[Stored items]

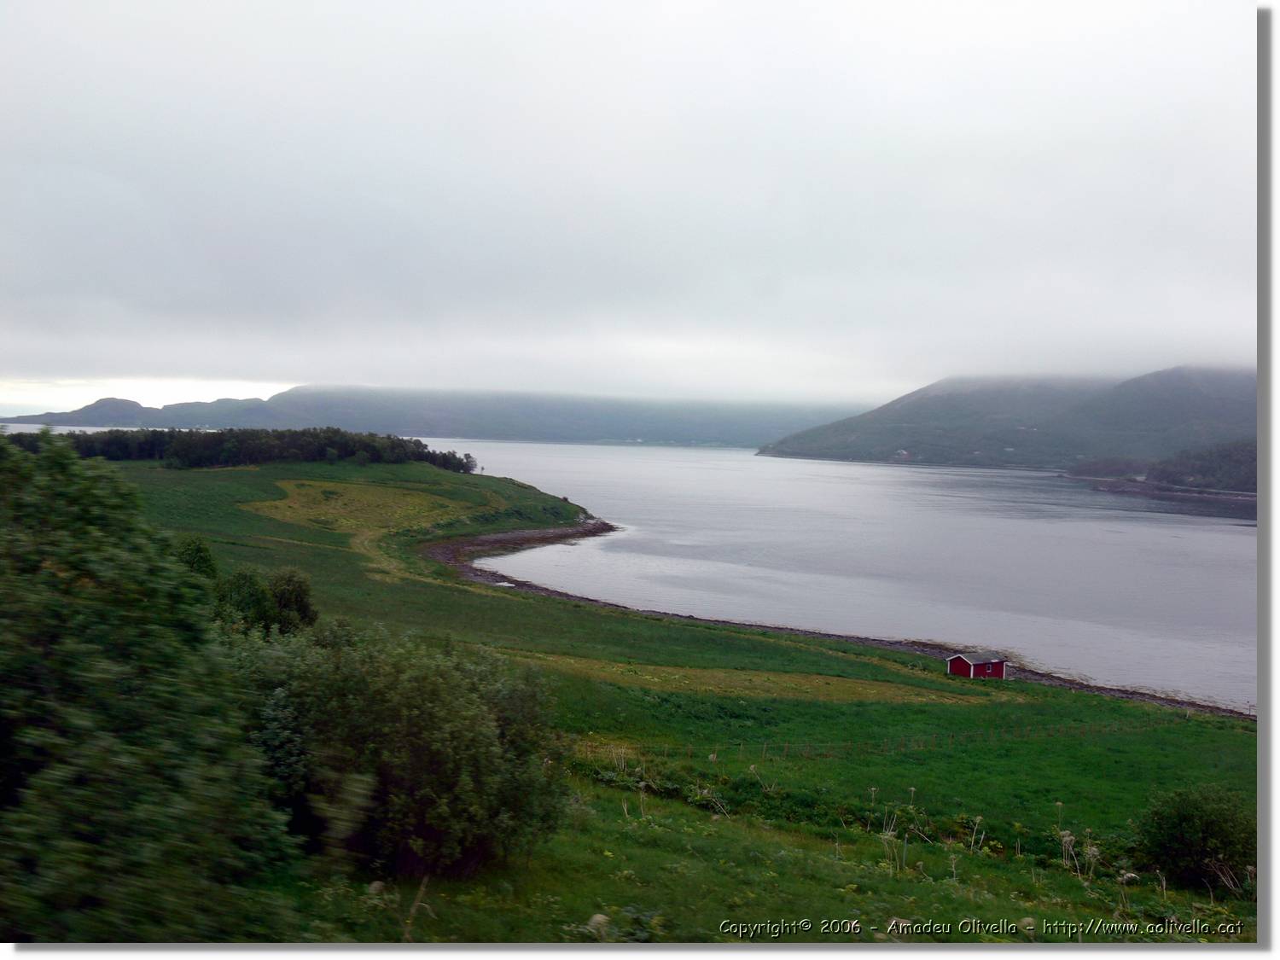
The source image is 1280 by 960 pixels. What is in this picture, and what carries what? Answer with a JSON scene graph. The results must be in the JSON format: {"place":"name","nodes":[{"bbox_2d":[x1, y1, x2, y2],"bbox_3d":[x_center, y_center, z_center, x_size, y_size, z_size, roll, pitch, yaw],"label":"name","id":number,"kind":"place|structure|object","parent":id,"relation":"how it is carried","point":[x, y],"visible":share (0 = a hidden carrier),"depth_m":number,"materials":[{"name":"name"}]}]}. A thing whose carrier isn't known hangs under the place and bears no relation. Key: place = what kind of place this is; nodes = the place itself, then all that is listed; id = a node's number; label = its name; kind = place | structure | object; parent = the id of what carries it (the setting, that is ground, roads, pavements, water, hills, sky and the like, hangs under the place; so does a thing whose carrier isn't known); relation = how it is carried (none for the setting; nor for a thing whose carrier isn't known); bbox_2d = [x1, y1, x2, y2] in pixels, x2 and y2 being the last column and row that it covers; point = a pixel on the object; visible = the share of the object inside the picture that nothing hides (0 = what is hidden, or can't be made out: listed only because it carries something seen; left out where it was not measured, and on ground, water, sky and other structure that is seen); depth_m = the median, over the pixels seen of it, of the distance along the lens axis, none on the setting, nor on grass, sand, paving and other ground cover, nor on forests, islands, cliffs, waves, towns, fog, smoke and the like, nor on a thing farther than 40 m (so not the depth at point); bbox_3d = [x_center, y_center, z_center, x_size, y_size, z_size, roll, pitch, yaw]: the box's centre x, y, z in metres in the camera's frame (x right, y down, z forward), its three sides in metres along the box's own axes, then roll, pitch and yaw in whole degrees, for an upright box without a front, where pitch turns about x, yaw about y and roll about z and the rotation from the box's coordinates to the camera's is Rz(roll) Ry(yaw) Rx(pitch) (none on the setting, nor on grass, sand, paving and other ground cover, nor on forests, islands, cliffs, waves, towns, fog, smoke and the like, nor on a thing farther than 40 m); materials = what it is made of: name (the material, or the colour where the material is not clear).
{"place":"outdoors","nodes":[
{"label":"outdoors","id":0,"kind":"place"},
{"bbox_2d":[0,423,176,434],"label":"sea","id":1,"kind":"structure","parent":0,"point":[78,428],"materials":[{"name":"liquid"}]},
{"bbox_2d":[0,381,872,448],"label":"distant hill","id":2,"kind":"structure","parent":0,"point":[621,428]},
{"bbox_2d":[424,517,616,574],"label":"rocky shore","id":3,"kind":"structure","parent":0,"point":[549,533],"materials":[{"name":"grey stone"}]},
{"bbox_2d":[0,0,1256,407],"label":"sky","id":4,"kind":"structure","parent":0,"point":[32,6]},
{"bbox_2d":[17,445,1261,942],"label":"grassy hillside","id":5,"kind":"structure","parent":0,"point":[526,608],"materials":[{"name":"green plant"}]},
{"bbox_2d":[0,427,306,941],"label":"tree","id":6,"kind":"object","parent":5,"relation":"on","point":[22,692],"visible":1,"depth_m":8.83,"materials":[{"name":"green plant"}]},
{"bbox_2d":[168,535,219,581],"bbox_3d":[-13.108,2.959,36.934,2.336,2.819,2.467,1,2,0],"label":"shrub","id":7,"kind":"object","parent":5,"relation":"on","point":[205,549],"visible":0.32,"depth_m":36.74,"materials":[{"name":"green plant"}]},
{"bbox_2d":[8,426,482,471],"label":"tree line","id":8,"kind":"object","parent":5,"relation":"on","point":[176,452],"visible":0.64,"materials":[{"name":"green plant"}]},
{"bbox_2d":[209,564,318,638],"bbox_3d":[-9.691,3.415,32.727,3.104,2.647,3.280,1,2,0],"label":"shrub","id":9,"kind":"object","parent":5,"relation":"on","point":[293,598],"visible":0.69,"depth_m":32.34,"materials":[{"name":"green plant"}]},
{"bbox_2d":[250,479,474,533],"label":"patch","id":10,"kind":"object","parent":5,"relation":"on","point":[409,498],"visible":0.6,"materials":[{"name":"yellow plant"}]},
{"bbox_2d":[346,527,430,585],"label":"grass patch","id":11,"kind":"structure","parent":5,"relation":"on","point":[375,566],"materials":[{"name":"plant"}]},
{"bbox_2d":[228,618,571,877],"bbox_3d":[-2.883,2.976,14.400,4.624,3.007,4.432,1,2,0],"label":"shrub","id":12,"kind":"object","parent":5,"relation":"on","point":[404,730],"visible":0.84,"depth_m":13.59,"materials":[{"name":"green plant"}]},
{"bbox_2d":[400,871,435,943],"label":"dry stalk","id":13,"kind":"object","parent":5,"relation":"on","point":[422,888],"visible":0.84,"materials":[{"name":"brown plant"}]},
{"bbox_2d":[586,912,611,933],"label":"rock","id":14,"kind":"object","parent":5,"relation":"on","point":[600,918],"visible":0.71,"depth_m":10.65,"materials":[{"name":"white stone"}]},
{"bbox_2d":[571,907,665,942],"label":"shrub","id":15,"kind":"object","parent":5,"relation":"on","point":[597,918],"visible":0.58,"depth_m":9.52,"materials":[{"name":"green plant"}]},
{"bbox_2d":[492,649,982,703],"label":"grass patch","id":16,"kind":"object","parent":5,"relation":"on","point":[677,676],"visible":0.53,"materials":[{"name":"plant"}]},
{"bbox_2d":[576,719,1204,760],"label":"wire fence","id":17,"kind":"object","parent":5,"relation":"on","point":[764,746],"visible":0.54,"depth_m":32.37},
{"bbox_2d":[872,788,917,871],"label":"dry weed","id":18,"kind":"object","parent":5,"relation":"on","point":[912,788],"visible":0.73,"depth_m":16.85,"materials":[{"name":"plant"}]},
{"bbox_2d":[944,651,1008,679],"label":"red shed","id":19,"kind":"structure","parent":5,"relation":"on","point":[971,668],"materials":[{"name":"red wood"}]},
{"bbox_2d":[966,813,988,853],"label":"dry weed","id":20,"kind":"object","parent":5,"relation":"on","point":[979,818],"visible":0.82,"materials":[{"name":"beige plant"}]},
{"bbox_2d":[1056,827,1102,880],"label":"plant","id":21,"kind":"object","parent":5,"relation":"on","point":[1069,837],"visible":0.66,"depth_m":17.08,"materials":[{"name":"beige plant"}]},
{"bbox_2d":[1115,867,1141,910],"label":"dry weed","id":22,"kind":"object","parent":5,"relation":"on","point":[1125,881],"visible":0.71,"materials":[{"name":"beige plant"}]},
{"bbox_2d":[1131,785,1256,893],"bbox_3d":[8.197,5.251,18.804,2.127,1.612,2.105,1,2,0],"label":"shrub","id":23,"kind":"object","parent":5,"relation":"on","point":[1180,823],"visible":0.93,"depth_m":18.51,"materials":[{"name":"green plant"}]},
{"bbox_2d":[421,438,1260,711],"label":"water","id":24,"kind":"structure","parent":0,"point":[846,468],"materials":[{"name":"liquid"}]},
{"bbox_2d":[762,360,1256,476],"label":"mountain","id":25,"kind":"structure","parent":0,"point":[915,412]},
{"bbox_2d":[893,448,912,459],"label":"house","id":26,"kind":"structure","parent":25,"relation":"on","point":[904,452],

◆ TASK GOAL
Each record above should be repeated exactly, please, without pictures.

◆ ANSWER TO THIS EXERCISE
The source image is 1280 by 960 pixels. What is in this picture, and what carries what? Answer with a JSON scene graph. The results must be in the JSON format: {"place":"name","nodes":[{"bbox_2d":[x1, y1, x2, y2],"bbox_3d":[x_center, y_center, z_center, x_size, y_size, z_size, roll, pitch, yaw],"label":"name","id":number,"kind":"place|structure|object","parent":id,"relation":"how it is carried","point":[x, y],"visible":share (0 = a hidden carrier),"depth_m":number,"materials":[{"name":"name"}]}]}. A thing whose carrier isn't known hangs under the place and bears no relation. Key: place = what kind of place this is; nodes = the place itself, then all that is listed; id = a node's number; label = its name; kind = place | structure | object; parent = the id of what carries it (the setting, that is ground, roads, pavements, water, hills, sky and the like, hangs under the place; so does a thing whose carrier isn't known); relation = how it is carried (none for the setting; nor for a thing whose carrier isn't known); bbox_2d = [x1, y1, x2, y2] in pixels, x2 and y2 being the last column and row that it covers; point = a pixel on the object; visible = the share of the object inside the picture that nothing hides (0 = what is hidden, or can't be made out: listed only because it carries something seen; left out where it was not measured, and on ground, water, sky and other structure that is seen); depth_m = the median, over the pixels seen of it, of the distance along the lens axis, none on the setting, nor on grass, sand, paving and other ground cover, nor on forests, islands, cliffs, waves, towns, fog, smoke and the like, nor on a thing farther than 40 m (so not the depth at point); bbox_3d = [x_center, y_center, z_center, x_size, y_size, z_size, roll, pitch, yaw]: the box's centre x, y, z in metres in the camera's frame (x right, y down, z forward), its three sides in metres along the box's own axes, then roll, pitch and yaw in whole degrees, for an upright box without a front, where pitch turns about x, yaw about y and roll about z and the rotation from the box's coordinates to the camera's is Rz(roll) Ry(yaw) Rx(pitch) (none on the setting, nor on grass, sand, paving and other ground cover, nor on forests, islands, cliffs, waves, towns, fog, smoke and the like, nor on a thing farther than 40 m); materials = what it is made of: name (the material, or the colour where the material is not clear).
{"place":"outdoors","nodes":[
{"label":"outdoors","id":0,"kind":"place"},
{"bbox_2d":[0,423,176,434],"label":"sea","id":1,"kind":"structure","parent":0,"point":[78,428],"materials":[{"name":"liquid"}]},
{"bbox_2d":[0,381,872,448],"label":"distant hill","id":2,"kind":"structure","parent":0,"point":[621,428]},
{"bbox_2d":[424,517,616,574],"label":"rocky shore","id":3,"kind":"structure","parent":0,"point":[549,533],"materials":[{"name":"grey stone"}]},
{"bbox_2d":[0,0,1256,407],"label":"sky","id":4,"kind":"structure","parent":0,"point":[32,6]},
{"bbox_2d":[17,445,1261,942],"label":"grassy hillside","id":5,"kind":"structure","parent":0,"point":[526,608],"materials":[{"name":"green plant"}]},
{"bbox_2d":[0,427,306,941],"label":"tree","id":6,"kind":"object","parent":5,"relation":"on","point":[22,692],"visible":1,"depth_m":8.83,"materials":[{"name":"green plant"}]},
{"bbox_2d":[168,535,219,581],"bbox_3d":[-13.108,2.959,36.934,2.336,2.819,2.467,1,2,0],"label":"shrub","id":7,"kind":"object","parent":5,"relation":"on","point":[205,549],"visible":0.32,"depth_m":36.74,"materials":[{"name":"green plant"}]},
{"bbox_2d":[8,426,482,471],"label":"tree line","id":8,"kind":"object","parent":5,"relation":"on","point":[176,452],"visible":0.64,"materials":[{"name":"green plant"}]},
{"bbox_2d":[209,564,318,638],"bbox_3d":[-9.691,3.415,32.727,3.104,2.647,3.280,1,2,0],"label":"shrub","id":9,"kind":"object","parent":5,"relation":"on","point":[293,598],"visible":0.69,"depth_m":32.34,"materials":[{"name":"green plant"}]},
{"bbox_2d":[250,479,474,533],"label":"patch","id":10,"kind":"object","parent":5,"relation":"on","point":[409,498],"visible":0.6,"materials":[{"name":"yellow plant"}]},
{"bbox_2d":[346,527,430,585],"label":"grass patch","id":11,"kind":"structure","parent":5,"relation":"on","point":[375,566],"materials":[{"name":"plant"}]},
{"bbox_2d":[228,618,571,877],"bbox_3d":[-2.883,2.976,14.400,4.624,3.007,4.432,1,2,0],"label":"shrub","id":12,"kind":"object","parent":5,"relation":"on","point":[404,730],"visible":0.84,"depth_m":13.59,"materials":[{"name":"green plant"}]},
{"bbox_2d":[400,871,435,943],"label":"dry stalk","id":13,"kind":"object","parent":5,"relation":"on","point":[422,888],"visible":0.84,"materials":[{"name":"brown plant"}]},
{"bbox_2d":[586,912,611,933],"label":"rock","id":14,"kind":"object","parent":5,"relation":"on","point":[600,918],"visible":0.71,"depth_m":10.65,"materials":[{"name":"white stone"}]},
{"bbox_2d":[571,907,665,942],"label":"shrub","id":15,"kind":"object","parent":5,"relation":"on","point":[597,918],"visible":0.58,"depth_m":9.52,"materials":[{"name":"green plant"}]},
{"bbox_2d":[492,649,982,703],"label":"grass patch","id":16,"kind":"object","parent":5,"relation":"on","point":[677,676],"visible":0.53,"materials":[{"name":"plant"}]},
{"bbox_2d":[576,719,1204,760],"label":"wire fence","id":17,"kind":"object","parent":5,"relation":"on","point":[764,746],"visible":0.54,"depth_m":32.37},
{"bbox_2d":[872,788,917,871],"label":"dry weed","id":18,"kind":"object","parent":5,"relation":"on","point":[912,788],"visible":0.73,"depth_m":16.85,"materials":[{"name":"plant"}]},
{"bbox_2d":[944,651,1008,679],"label":"red shed","id":19,"kind":"structure","parent":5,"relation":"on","point":[971,668],"materials":[{"name":"red wood"}]},
{"bbox_2d":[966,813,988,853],"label":"dry weed","id":20,"kind":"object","parent":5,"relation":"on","point":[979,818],"visible":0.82,"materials":[{"name":"beige plant"}]},
{"bbox_2d":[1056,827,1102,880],"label":"plant","id":21,"kind":"object","parent":5,"relation":"on","point":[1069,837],"visible":0.66,"depth_m":17.08,"materials":[{"name":"beige plant"}]},
{"bbox_2d":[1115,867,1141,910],"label":"dry weed","id":22,"kind":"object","parent":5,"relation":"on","point":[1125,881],"visible":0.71,"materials":[{"name":"beige plant"}]},
{"bbox_2d":[1131,785,1256,893],"bbox_3d":[8.197,5.251,18.804,2.127,1.612,2.105,1,2,0],"label":"shrub","id":23,"kind":"object","parent":5,"relation":"on","point":[1180,823],"visible":0.93,"depth_m":18.51,"materials":[{"name":"green plant"}]},
{"bbox_2d":[421,438,1260,711],"label":"water","id":24,"kind":"structure","parent":0,"point":[846,468],"materials":[{"name":"liquid"}]},
{"bbox_2d":[762,360,1256,476],"label":"mountain","id":25,"kind":"structure","parent":0,"point":[915,412]},
{"bbox_2d":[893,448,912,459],"label":"house","id":26,"kind":"structure","parent":25,"relation":"on","point":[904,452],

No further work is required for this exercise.